Copy out each line of the listing below that contains the string "label". Matching is case-sensitive.

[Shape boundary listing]
* BEGIN *

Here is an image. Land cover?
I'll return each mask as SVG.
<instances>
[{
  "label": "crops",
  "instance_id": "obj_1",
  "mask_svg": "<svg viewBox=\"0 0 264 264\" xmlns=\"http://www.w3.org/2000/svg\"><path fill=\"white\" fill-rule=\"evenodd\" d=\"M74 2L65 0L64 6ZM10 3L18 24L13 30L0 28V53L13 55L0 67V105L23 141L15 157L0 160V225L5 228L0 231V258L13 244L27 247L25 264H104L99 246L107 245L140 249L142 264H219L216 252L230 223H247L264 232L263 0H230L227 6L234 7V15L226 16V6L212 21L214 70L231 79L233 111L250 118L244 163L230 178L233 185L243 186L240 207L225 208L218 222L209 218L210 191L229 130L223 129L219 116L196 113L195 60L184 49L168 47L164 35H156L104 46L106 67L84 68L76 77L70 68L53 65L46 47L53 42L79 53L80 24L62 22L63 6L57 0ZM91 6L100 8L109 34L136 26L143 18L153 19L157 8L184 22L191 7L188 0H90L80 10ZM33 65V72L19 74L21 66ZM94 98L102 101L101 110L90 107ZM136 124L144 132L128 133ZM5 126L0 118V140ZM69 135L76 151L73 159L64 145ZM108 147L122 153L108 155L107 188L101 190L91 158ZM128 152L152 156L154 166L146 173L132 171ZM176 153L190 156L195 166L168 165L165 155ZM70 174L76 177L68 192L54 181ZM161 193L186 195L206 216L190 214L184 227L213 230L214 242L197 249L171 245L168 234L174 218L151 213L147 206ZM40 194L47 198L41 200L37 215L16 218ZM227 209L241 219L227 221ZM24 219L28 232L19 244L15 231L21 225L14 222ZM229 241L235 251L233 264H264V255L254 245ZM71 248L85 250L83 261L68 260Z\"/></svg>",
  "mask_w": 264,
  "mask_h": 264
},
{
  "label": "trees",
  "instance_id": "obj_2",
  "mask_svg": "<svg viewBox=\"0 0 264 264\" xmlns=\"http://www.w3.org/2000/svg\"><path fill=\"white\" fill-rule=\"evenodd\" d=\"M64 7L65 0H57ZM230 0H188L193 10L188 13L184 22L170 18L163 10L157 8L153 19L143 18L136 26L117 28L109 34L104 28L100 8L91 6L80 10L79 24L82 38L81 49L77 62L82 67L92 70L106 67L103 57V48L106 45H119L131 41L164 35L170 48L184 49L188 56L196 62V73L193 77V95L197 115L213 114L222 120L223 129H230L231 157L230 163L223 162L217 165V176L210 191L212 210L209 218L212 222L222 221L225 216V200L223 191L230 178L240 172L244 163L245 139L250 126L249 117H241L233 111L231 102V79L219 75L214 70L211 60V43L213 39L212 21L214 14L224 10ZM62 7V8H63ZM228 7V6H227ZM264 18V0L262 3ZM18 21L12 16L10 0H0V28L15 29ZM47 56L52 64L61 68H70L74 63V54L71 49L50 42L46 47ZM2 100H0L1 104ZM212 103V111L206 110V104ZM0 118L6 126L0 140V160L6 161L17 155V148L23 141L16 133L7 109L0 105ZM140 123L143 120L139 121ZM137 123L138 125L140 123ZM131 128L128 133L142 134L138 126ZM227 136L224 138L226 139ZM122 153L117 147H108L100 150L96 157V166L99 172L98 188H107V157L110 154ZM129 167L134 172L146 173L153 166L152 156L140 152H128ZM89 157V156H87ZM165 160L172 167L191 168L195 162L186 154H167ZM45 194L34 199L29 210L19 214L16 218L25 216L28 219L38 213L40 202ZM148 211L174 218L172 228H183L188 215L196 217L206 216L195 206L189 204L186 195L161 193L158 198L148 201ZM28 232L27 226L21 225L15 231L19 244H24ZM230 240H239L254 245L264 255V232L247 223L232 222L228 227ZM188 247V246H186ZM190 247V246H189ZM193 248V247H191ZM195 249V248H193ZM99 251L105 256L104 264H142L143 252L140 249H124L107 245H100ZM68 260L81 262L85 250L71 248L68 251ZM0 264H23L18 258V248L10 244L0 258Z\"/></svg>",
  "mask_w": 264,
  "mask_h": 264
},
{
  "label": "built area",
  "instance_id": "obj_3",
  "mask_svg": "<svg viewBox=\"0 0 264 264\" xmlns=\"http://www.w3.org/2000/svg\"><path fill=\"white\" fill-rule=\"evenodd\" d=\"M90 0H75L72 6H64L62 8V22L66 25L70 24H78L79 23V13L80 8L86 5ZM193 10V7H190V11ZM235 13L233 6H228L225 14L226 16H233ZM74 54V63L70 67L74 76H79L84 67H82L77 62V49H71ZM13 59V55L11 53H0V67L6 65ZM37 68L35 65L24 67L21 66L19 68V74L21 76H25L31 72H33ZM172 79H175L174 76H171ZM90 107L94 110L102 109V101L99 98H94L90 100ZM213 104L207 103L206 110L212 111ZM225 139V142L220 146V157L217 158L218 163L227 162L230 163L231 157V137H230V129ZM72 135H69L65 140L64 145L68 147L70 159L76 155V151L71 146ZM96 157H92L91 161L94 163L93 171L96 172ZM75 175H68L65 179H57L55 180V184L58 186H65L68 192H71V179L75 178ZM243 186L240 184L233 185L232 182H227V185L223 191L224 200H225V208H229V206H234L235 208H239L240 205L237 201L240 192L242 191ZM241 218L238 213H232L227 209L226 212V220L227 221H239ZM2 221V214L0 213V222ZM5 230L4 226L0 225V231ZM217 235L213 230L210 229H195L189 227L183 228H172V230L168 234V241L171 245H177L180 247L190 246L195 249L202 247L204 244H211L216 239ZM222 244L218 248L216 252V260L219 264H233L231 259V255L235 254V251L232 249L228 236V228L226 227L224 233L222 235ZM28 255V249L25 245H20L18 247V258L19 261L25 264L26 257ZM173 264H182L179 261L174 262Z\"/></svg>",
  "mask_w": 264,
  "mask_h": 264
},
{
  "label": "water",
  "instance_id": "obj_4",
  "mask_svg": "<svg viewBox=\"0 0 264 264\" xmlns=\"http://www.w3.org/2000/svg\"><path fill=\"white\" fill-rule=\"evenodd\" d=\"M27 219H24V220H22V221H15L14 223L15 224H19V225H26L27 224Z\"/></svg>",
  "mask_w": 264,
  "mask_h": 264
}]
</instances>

* END *

Finished answer:
  "label": "crops",
  "label": "trees",
  "label": "built area",
  "label": "water",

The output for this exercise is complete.